One of the key initiatives undertaken by the NHS, and supported by the principal national commission body (NHS England), is the shift in balance from more expensive hospital-based care to less expensive out-of-hospital care, whether that means individual patients being provided with home health support or using less expensive community-based facilities. There are a series of models being pursued at the moment around England, almost as experiments, and they are undergoing a process of evaluation to determine which promotes the best balance. There are still no conclusive results as it is early days yet, and it is entirely possible that different parts of the country will choose different models. This is just one example of how the NHS will need to reorganize itself to meet the challenges it is currently facing.

What lessons do you think similar entities in other countries can learn from NICE, which is often seen as a model of best practices internationally?

First of all, I caution against seeing NICE as a model for evaluative health authorities in other countries. It has been exquisitely designed to plug into the UK and to connect the life sciences industry with the UK healthcare system, and therefore only works in the UK in its totality.

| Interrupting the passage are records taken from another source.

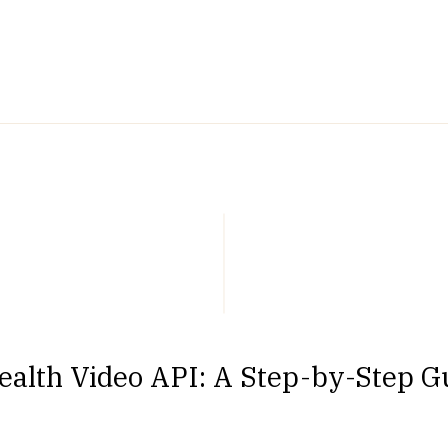
alth Video API: A Step-by-Step Gu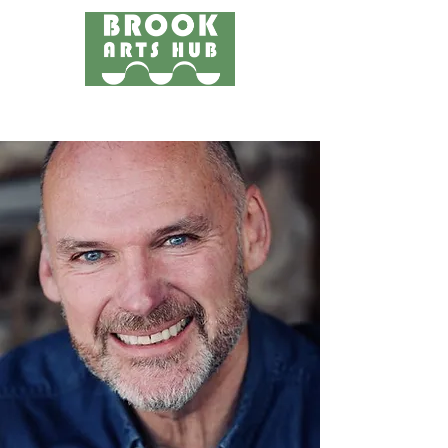
Menu
24 COTTAGE LANE, SHOTTERY, CV37 9HH
FIND US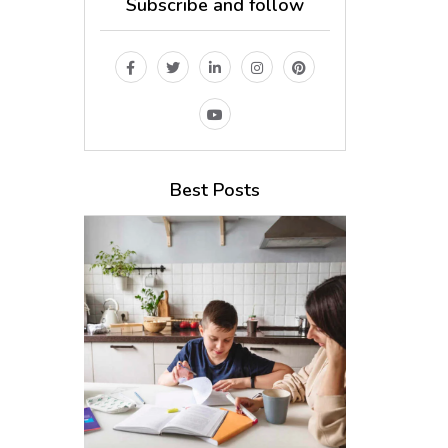
Subscribe and follow
Best Posts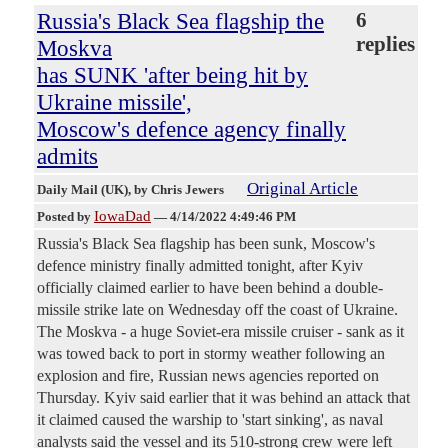
Russia's Black Sea flagship the
6
replies
Moskva
has SUNK 'after being hit by
Ukraine missile',
Moscow's defence agency finally
admits
Original Article
Daily Mail (UK)
, by Chris Jewers
IowaDad
Posted by
—
4/14/2022 4:49:46 PM
Russia's Black Sea flagship has been sunk, Moscow's
defence ministry finally admitted tonight, after Kyiv
officially claimed earlier to have been behind a double-
missile strike late on Wednesday off the coast of Ukraine.
The Moskva - a huge Soviet-era missile cruiser - sank as it
was towed back to port in stormy weather following an
explosion and fire, Russian news agencies reported on
Thursday. Kyiv said earlier that it was behind an attack that
it claimed caused the warship to 'start sinking', as naval
analysts said the vessel and its 510-strong crew were left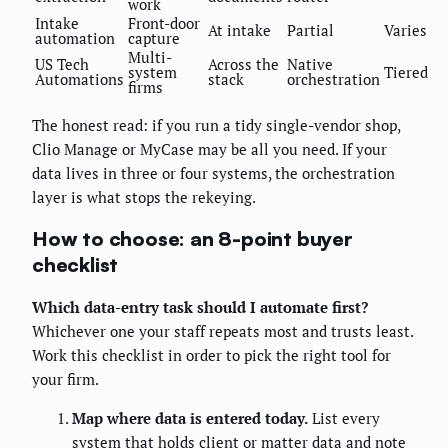
work
Intake
Front-door
At intake
Partial
Varies
automation
capture
Multi-
US Tech
Across the
Native
system
Tiered
Automations
stack
orchestration
firms
The honest read: if you run a tidy single-vendor shop,
Clio Manage or MyCase may be all you need. If your
data lives in three or four systems, the orchestration
layer is what stops the rekeying.
How to choose: an 8-point buyer
checklist
Which data-entry task should I automate first?
Whichever one your staff repeats most and trusts least.
Work this checklist in order to pick the right tool for
your firm.
Map where data is entered today.
List every
system that holds client or matter data and note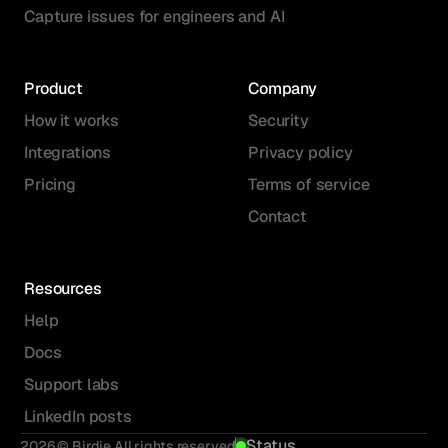
Capture issues for engineers and AI
Product
Company
How it works
Security
Integrations
Privacy policy
Pricing
Terms of service
Contact
Resources
Help
Docs
Support labs
LinkedIn posts
Status
2026 © Birdie All rights reserved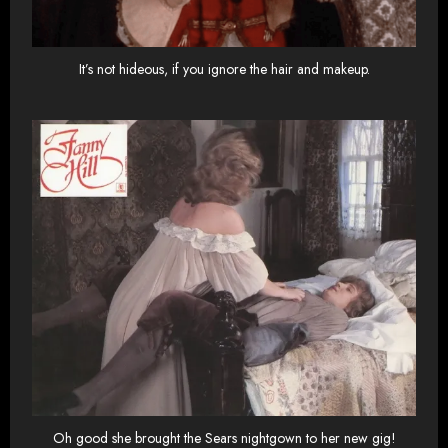
It’s not hideous, if you ignore the hair and makeup.
Oh good she brought the Sears nightgown to her new gig!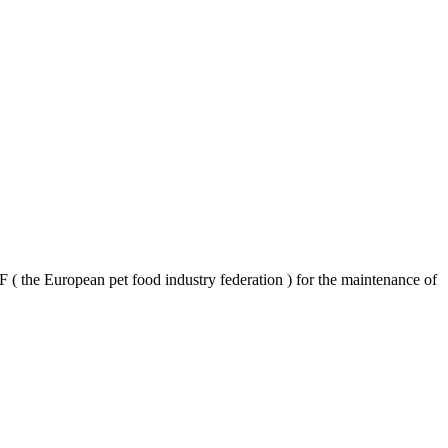
F ( the European pet food industry federation ) for the maintenance of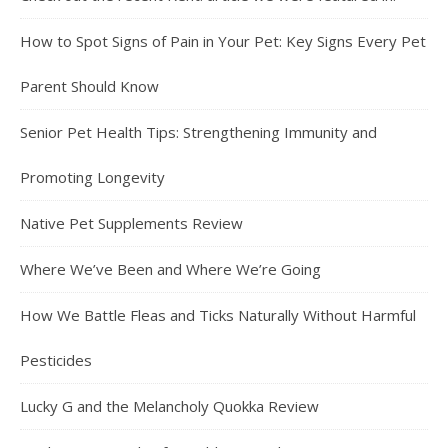
How to Spot Signs of Pain in Your Pet: Key Signs Every Pet
Parent Should Know
Senior Pet Health Tips: Strengthening Immunity and
Promoting Longevity
Native Pet Supplements Review
Where We’ve Been and Where We’re Going
How We Battle Fleas and Ticks Naturally Without Harmful
Pesticides
Lucky G and the Melancholy Quokka Review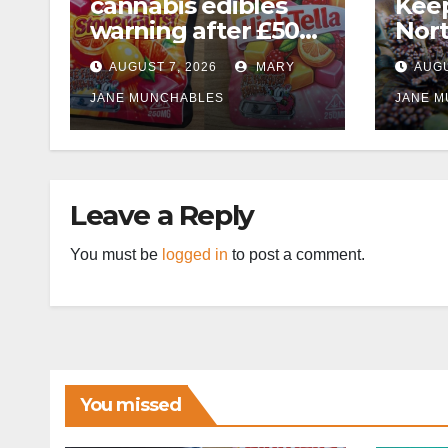
cannabis edibles
Kee
warning after £50k
Nor
drug bust following
AUGUST 7, 2026
MARY
AUGU
M1 crash near
Bedford
JANE MUNCHABLES
JANE 
Leave a Reply
You must be
logged in
to post a comment.
You missed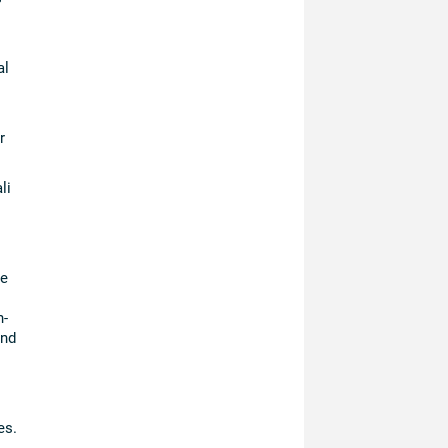
al
r
li
he
n-
and
es.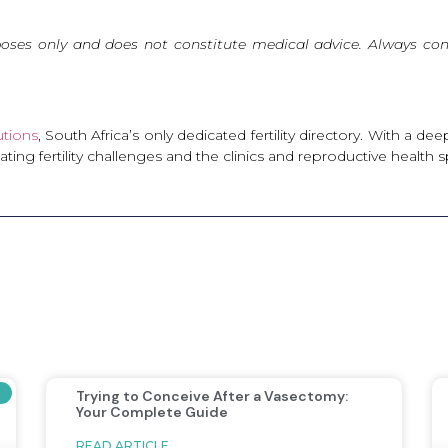
poses only and does not constitute medical advice. Always cons
lutions
, South Africa’s only dedicated fertility directory. With a 
ng fertility challenges and the clinics and reproductive health s
Trying to Conceive After a Vasectomy:
Your Complete Guide
READ ARTICLE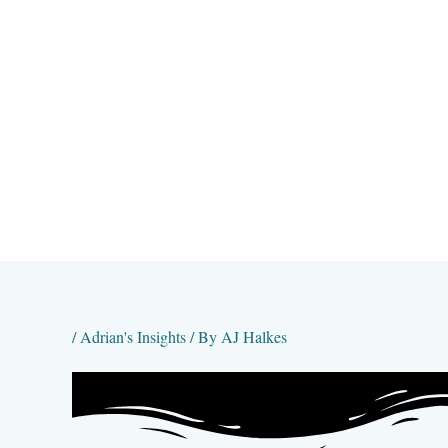
Skip
to
content
/
Adrian's Insights
/ By
AJ Halkes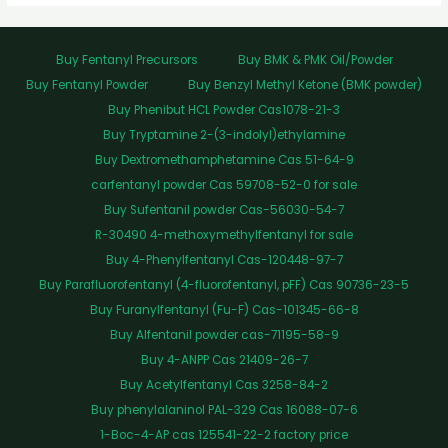
Buy Fentanyl Precursors
Buy BMK & PMK Oil/Powder
Buy Fentanyl Powder
Buy Benzyl Methyl Ketone (BMK powder)
Buy Phenibut HCL Powder Cas1078-21-3
Buy Tryptamine 2-(3-indolyl)ethylamine
Buy Dextromethamphetamine Cas 51-64-9
carfentanyl powder Cas 59708-52-0 for sale
Buy Sufentanil powder Cas-56030-54-7
R-30490 4-methoxymethylfentanyl for sale
Buy 4-Phenylfentanyl Cas-120448-97-7
Buy Parafluorofentanyl (4-fluorofentanyl, pFF) Cas 90736-23-5
Buy Furanylfentanyl (Fu-F) Cas-101345-66-8
Buy Alfentanil powder cas-71195-58-9
Buy 4-ANPP Cas 21409-26-7
Buy Acetylfentanyl Cas 3258-84-2
Buy phenylalaninol PAL-329 Cas 16088-07-6
1-Boc-4-AP cas 125541-22-2 factory price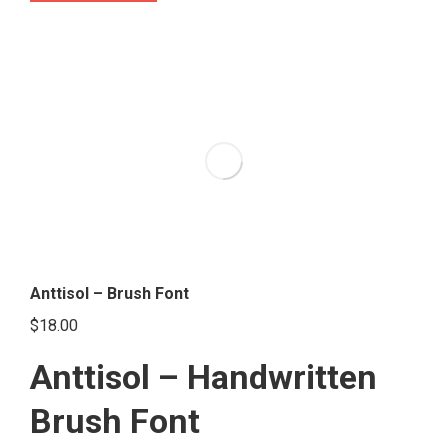
product
has
multiple
variants.
The
options
may
be
chosen
on
the
Anttisol – Brush Font
product
$
18.00
page
Anttisol – Handwritten
Brush Font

That said, we are clearly of interest internationally. A positive assessment by NICE became significant outside the UK as a result of the UK becoming a reference market for a number of countries. Going through the NICE process successfully thus became important to companies not only within the UK but also in some international markets.

There are ways in which we have gone about doing things that can inform the work of our counterparts in other countries. Some of these would be the robustness of the methods and the processes that we employ; the point about transparency and communication; and the openness to a full engagement with the life sciences industry as a partner in the process of evaluating their products.

I think the fact that we have always looked at both effectiveness and cost-effectiveness has marked NICE out as being different from other agencies. We make a very clear call on ‘value for money’ on the products we assess, which is fundamentally different from a discussion about the relative merits of the products.

Looking forward, what I would hope for other countries to see in NICE is the flexibility and the creativity with which we adapt our current arrangements to the future needs of the health system, in order to make it as easy as possible for all stakeholders within the UK to engage with each other.